In the data below, find each line that contains the word "nose" and copy it.

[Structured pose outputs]
= Beginning of Section =

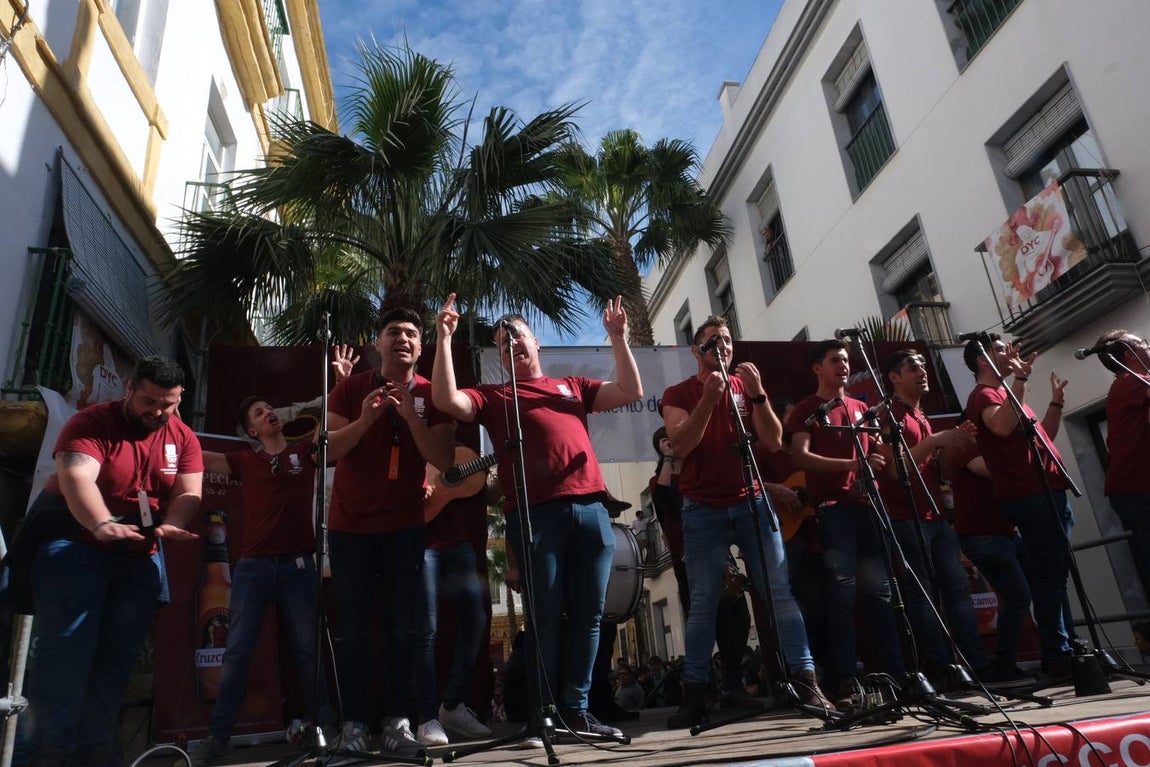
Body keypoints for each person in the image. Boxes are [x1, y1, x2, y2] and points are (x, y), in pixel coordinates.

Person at [432, 293, 642, 741]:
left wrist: (619, 339)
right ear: (501, 358)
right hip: (534, 515)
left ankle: (578, 711)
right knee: (544, 617)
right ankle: (543, 713)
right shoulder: (494, 396)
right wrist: (444, 338)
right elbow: (447, 399)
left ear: (536, 343)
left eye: (517, 336)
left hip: (591, 510)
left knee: (589, 616)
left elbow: (630, 392)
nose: (512, 345)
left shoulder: (573, 387)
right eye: (502, 343)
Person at [12, 356, 203, 767]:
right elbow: (76, 477)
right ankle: (44, 756)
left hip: (136, 557)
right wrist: (100, 523)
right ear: (129, 389)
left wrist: (172, 523)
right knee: (64, 659)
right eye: (148, 400)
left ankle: (97, 753)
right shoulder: (91, 423)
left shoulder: (184, 437)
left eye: (166, 404)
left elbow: (189, 492)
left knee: (116, 662)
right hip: (73, 545)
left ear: (179, 398)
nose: (156, 411)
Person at [661, 316, 835, 729]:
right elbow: (681, 444)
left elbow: (775, 442)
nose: (721, 346)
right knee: (704, 602)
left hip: (752, 502)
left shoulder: (745, 387)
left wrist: (757, 397)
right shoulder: (678, 392)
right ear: (696, 351)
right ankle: (697, 693)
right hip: (702, 508)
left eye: (726, 340)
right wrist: (708, 398)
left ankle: (806, 681)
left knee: (779, 593)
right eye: (711, 342)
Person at [326, 307, 455, 756]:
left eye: (412, 334)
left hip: (404, 528)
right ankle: (355, 725)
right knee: (354, 631)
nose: (403, 338)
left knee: (405, 629)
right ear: (377, 344)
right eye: (393, 332)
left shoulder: (433, 394)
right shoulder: (350, 388)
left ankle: (399, 721)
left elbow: (443, 458)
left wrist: (412, 418)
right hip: (349, 529)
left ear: (422, 347)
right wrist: (365, 420)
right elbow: (328, 452)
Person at [189, 396, 338, 765]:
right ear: (251, 430)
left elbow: (335, 433)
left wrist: (336, 382)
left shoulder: (305, 453)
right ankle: (217, 737)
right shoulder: (244, 460)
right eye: (259, 412)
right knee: (237, 653)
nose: (269, 412)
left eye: (270, 407)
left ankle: (327, 730)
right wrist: (172, 424)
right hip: (253, 568)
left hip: (299, 564)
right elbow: (200, 458)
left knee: (307, 652)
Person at [787, 339, 903, 704]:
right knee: (842, 594)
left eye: (846, 360)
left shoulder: (862, 408)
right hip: (835, 510)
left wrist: (878, 462)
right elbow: (801, 458)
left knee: (882, 593)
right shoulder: (807, 409)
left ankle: (894, 675)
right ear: (816, 368)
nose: (843, 365)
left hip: (870, 507)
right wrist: (850, 467)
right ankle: (848, 679)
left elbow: (875, 455)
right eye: (835, 360)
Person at [873, 350, 992, 685]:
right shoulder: (890, 414)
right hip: (906, 518)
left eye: (924, 365)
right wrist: (936, 440)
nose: (923, 371)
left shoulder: (919, 414)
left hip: (935, 516)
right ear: (894, 377)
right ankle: (944, 669)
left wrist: (949, 448)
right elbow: (896, 471)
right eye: (913, 367)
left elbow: (936, 470)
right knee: (923, 595)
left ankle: (976, 665)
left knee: (956, 591)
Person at [963, 335, 1073, 677]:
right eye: (999, 350)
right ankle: (1057, 651)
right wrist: (1020, 379)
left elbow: (1043, 439)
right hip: (1030, 495)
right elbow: (999, 426)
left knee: (1055, 572)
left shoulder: (1008, 396)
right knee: (1048, 573)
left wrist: (1055, 405)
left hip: (1047, 489)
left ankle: (1064, 646)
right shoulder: (984, 395)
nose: (1009, 353)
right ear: (982, 360)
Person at [413, 459, 495, 746]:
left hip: (457, 542)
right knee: (427, 629)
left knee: (476, 620)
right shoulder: (401, 431)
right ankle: (426, 717)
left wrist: (491, 475)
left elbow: (488, 491)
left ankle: (452, 706)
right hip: (420, 542)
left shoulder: (452, 443)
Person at [945, 425, 1034, 682]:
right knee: (1018, 596)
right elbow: (988, 469)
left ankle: (1005, 662)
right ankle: (1003, 664)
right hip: (983, 535)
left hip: (1003, 533)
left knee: (1022, 594)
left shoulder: (983, 450)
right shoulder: (967, 450)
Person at [1093, 330, 1150, 599]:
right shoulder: (1131, 383)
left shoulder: (1133, 385)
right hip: (1138, 490)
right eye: (1144, 344)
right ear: (1130, 354)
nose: (1148, 347)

= End of Section =

▶ [Solution for this problem]
nose: (512, 345)
nose: (156, 411)
nose: (721, 346)
nose: (403, 338)
nose: (269, 412)
nose: (843, 365)
nose: (923, 371)
nose: (1009, 353)
nose: (1148, 347)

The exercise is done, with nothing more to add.